**Aim of the exercise:** Would you set down the complete data below, exactly as shown?

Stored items
——————

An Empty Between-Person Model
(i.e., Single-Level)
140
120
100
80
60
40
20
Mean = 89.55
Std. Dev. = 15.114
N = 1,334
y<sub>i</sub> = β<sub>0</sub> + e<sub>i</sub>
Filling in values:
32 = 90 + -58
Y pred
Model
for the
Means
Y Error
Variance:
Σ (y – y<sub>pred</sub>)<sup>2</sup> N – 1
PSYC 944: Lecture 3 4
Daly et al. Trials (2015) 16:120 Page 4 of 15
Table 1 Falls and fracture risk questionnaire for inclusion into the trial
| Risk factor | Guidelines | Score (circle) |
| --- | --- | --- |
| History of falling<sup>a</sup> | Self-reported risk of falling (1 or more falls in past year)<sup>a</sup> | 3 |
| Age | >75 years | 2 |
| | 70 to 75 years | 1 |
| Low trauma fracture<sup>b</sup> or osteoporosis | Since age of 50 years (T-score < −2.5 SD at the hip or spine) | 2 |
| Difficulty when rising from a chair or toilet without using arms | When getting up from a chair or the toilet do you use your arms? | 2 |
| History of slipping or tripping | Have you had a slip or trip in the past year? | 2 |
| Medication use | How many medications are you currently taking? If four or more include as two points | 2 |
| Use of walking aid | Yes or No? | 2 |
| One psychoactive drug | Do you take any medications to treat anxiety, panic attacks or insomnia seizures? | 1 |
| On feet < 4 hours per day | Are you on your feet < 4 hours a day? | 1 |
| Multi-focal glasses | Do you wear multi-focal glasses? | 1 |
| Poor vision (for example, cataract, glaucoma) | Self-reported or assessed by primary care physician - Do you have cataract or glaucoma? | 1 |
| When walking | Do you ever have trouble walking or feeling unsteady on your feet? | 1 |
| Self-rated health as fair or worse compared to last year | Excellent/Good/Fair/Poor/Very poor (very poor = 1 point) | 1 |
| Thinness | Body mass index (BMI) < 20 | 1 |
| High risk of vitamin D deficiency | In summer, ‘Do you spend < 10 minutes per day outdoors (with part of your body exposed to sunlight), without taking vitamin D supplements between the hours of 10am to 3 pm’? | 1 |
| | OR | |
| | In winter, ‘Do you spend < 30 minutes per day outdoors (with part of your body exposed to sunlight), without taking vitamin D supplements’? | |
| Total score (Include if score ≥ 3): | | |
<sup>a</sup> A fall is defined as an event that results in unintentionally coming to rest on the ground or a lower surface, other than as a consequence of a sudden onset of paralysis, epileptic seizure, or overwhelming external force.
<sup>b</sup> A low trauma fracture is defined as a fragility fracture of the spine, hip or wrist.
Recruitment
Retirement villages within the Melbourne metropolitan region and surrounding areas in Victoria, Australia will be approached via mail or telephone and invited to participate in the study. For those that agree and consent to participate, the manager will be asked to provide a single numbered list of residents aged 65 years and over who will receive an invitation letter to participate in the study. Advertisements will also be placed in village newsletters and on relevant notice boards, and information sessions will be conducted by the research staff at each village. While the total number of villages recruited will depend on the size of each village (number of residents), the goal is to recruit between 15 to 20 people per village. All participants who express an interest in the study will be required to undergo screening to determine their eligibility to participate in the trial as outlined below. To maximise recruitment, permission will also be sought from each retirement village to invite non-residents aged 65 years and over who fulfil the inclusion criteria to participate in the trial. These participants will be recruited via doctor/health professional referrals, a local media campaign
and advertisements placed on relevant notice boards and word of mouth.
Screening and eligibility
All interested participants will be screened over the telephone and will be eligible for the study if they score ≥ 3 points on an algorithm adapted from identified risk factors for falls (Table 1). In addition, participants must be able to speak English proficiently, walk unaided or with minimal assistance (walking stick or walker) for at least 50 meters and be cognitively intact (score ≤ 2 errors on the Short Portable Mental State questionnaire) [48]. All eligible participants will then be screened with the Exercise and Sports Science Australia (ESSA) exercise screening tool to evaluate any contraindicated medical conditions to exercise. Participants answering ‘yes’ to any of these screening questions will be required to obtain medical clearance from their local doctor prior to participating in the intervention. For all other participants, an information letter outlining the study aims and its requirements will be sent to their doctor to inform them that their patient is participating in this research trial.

——————

**Written reply:**
An Empty Between-Person Model
(i.e., Single-Level)
140
120
100
80
60
40
20
Mean = 89.55
Std. Dev. = 15.114
N = 1,334
y<sub>i</sub> = β<sub>0</sub> + e<sub>i</sub>
Filling in values:
32 = 90 + -58
Y pred
Model
for the
Means
Y Error
Variance:
Σ (y – y<sub>pred</sub>)<sup>2</sup> N – 1
PSYC 944: Lecture 3 4
Daly et al. Trials (2015) 16:120 Page 4 of 15
Table 1 Falls and fracture risk questionnaire for inclusion into the trial
| Risk factor | Guidelines | Score (circle) |
| --- | --- | --- |
| History of falling<sup>a</sup> | Self-reported risk of falling (1 or more falls in past year)<sup>a</sup> | 3 |
| Age | >75 years | 2 |
| | 70 to 75 years | 1 |
| Low trauma fracture<sup>b</sup> or osteoporosis | Since age of 50 years (T-score < −2.5 SD at the hip or spine) | 2 |
| Difficulty when rising from a chair or toilet without using arms | When getting up from a chair or the toilet do you use your arms? | 2 |
| History of slipping or tripping | Have you had a slip or trip in the past year? | 2 |
| Medication use | How many medications are you currently taking? If four or more include as two points | 2 |
| Use of walking aid | Yes or No? | 2 |
| One psychoactive drug | Do you take any medications to treat anxiety, panic attacks or insomnia seizures? | 1 |
| On feet < 4 hours per day | Are you on your feet < 4 hours a day? | 1 |
| Multi-focal glasses | Do you wear multi-focal glasses? | 1 |
| Poor vision (for example, cataract, glaucoma) | Self-reported or assessed by primary care physician - Do you have cataract or glaucoma? | 1 |
| When walking | Do you ever have trouble walking or feeling unsteady on your feet? | 1 |
| Self-rated health as fair or worse compared to last year | Excellent/Good/Fair/Poor/Very poor (very poor = 1 point) | 1 |
| Thinness | Body mass index (BMI) < 20 | 1 |
| High risk of vitamin D deficiency | In summer, ‘Do you spend < 10 minutes per day outdoors (with part of your body exposed to sunlight), without taking vitamin D supplements between the hours of 10am to 3 pm’? | 1 |
| | OR | |
| | In winter, ‘Do you spend < 30 minutes per day outdoors (with part of your body exposed to sunlight), without taking vitamin D supplements’? | |
| Total score (Include if score ≥ 3): | | |
<sup>a</sup> A fall is defined as an event that results in unintentionally coming to rest on the ground or a lower surface, other than as a consequence of a sudden onset of paralysis, epileptic seizure, or overwhelming external force.
<sup>b</sup> A low trauma fracture is defined as a fragility fracture of the spine, hip or wrist.
Recruitment
Retirement villages within the Melbourne metropolitan region and surrounding areas in Victoria, Australia will be approached via mail or telephone and invited to participate in the study. For those that agree and consent to participate, the manager will be asked to provide a single numbered list of residents aged 65 years and over who will receive an invitation letter to participate in the study. Advertisements will also be placed in village newsletters and on relevant notice boards, and information sessions will be conducted by the research staff at each village. While the total number of villages recruited will depend on the size of each village (number of residents), the goal is to recruit between 15 to 20 people per village. All participants who express an interest in the study will be required to undergo screening to determine their eligibility to participate in the trial as outlined below. To maximise recruitment, permission will also be sought from each retirement village to invite non-residents aged 65 years and over who fulfil the inclusion criteria to participate in the trial. These participants will be recruited via doctor/health professional referrals, a local media campaign
and advertisements placed on relevant notice boards and word of mouth.
Screening and eligibility
All interested participants will be screened over the telephone and will be eligible for the study if they score ≥ 3 points on an algorithm adapted from identified risk factors for falls (Table 1). In addition, participants must be able to speak English proficiently, walk unaided or with minimal assistance (walking stick or walker) for at least 50 meters and be cognitively intact (score ≤ 2 errors on the Short Portable Mental State questionnaire) [48]. All eligible participants will then be screened with the Exercise and Sports Science Australia (ESSA) exercise screening tool to evaluate any contraindicated medical conditions to exercise. Participants answering ‘yes’ to any of these screening questions will be required to obtain medical clearance from their local doctor prior to participating in the intervention. For all other participants, an information letter outlining the study aims and its requirements will be sent to their doctor to inform them that their patient is participating in this research trial.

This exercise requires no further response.